[[ Available data, beginning ]]
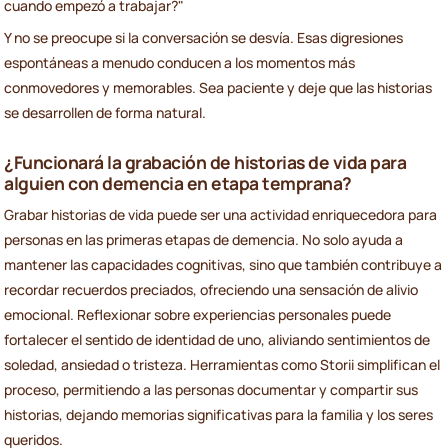
cuando empezó a trabajar?"
Y no se preocupe si la conversación se desvía. Esas digresiones
espontáneas a menudo conducen a los momentos más
conmovedores y memorables. Sea paciente y deje que las historias
se desarrollen de forma natural.
¿Funcionará la grabación de historias de vida para
alguien con demencia en etapa temprana?
Grabar historias de vida puede ser una actividad enriquecedora para
personas en las primeras etapas de demencia. No solo ayuda a
mantener las capacidades cognitivas, sino que también contribuye a
recordar recuerdos preciados, ofreciendo una sensación de alivio
emocional. Reflexionar sobre experiencias personales puede
fortalecer el sentido de identidad de uno, aliviando sentimientos de
soledad, ansiedad o tristeza. Herramientas como Storii simplifican el
proceso, permitiendo a las personas documentar y compartir sus
historias, dejando memorias significativas para la familia y los seres
queridos.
[[ Available data, end ]]
- _To-do item_: The records above should be returned exactly, with only their pictures held back.

- _Response area_:
cuando empezó a trabajar?"
Y no se preocupe si la conversación se desvía. Esas digresiones
espontáneas a menudo conducen a los momentos más
conmovedores y memorables. Sea paciente y deje que las historias
se desarrollen de forma natural.
¿Funcionará la grabación de historias de vida para
alguien con demencia en etapa temprana?
Grabar historias de vida puede ser una actividad enriquecedora para
personas en las primeras etapas de demencia. No solo ayuda a
mantener las capacidades cognitivas, sino que también contribuye a
recordar recuerdos preciados, ofreciendo una sensación de alivio
emocional. Reflexionar sobre experiencias personales puede
fortalecer el sentido de identidad de uno, aliviando sentimientos de
soledad, ansiedad o tristeza. Herramientas como Storii simplifican el
proceso, permitiendo a las personas documentar y compartir sus
historias, dejando memorias significativas para la familia y los seres
queridos.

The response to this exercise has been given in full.